The event was held at Gray Area—an “electronic arts and performance” venue—in San Francisco’s Mission neighborhood. When I first walked into the darkened space, I had to wait a few seconds for my eyes to adjust. A handful of circular tables were scattered throughout the room, each surrounded by leather office chairs. Swiveling around in those office chairs were the viewers (best described as futuristic hipsters), each sporting a clunky VR headset and headphones. As they turned in their chairs, they looked up and down and to their sides, their bodies contorting to take in every possible angle of a scene only they could see.
One of the tricky things about VR Day is that you must wait your turn—everyone needs a headset and headphones and a place to sit in order to get the experience, and that’s a lot harder to scale than a 3D movie in a normal theater. But most of the short films I watched were worth the wait.
The best were the ones that played with your senses—Seeking Pluto’s Frigid Heart made me feel like I was standing right on the icy dwarf planet. Another standout, Notes on Blindness: Into Darkness, explored the cognitive and emotional experience of losing one’s vision. Using “binaural” audio and beautiful animations, the immersive experience was probably the most striking and vivid of the short movies featured at VR Day. For those few moments that I had my Samsung (SSNLF) Gear headset on, and was completely enveloped and engrossed in the filmmaker’s world, I was no longer in San Francisco’s hipster mecca. I was transported to another reality—an utterly virtual reality that felt totally real.
It’s not clear what business models will win out in the world of virtual reality. Which headsets and platforms will dominate? Will people pay money to come to mainstream VR events like they do to go to the theater? Will they opt to buy a VR entertainment system for their home?
A recent Fortune story on the future of VR suggests the market for the budding technology could be worth $150 billion in just four years. But it also points out that no one really knows which companies, technologies, and experiences will win out.

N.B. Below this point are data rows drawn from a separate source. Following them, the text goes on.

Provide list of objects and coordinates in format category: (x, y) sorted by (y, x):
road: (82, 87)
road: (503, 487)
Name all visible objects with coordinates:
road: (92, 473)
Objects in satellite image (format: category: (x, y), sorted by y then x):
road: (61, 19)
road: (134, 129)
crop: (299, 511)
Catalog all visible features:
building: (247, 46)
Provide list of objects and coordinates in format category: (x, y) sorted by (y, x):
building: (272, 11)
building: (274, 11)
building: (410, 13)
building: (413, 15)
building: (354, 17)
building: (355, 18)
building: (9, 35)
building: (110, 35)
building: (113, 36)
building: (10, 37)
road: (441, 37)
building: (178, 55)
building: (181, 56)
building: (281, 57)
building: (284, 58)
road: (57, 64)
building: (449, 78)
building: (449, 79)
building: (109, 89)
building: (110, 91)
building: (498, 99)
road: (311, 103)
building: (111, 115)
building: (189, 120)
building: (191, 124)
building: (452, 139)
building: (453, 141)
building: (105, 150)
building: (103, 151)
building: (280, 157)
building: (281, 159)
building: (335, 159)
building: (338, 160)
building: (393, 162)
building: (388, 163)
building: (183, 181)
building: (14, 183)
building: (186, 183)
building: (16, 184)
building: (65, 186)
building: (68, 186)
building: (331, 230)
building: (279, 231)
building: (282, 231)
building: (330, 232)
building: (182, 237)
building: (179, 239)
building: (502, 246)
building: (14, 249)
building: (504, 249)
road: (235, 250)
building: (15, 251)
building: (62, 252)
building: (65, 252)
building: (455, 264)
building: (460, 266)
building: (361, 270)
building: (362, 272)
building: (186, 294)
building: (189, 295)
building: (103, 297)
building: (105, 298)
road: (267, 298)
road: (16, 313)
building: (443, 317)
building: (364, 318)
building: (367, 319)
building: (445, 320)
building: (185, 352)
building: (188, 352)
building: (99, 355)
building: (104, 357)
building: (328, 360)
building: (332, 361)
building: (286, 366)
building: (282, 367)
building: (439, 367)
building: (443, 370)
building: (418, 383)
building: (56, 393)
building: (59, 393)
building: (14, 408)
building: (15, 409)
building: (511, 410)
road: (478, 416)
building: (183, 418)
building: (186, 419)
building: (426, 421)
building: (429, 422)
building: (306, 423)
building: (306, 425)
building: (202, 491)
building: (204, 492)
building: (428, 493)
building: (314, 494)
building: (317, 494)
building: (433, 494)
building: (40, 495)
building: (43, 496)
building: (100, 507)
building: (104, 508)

Even Facebook CEO Mark Zuckerberg, whose dominating social network started shipping the Oculus Rift headset in March (a reminder: Facebook (FB) bought Oculus for $2 billion in 2014), says it’s early days. As Zuck said during the company’s recent earnings call: “We don’t expect VR to take off as a mainstream success right away. I really want to emphasize that. Most Rift early adopters are gamers and developers, but eventually we believe that VR is going to be the next big computing platform, and we’re making the investments necessary to lead the way there.”
The next big computing platform? I have to say I’m sold.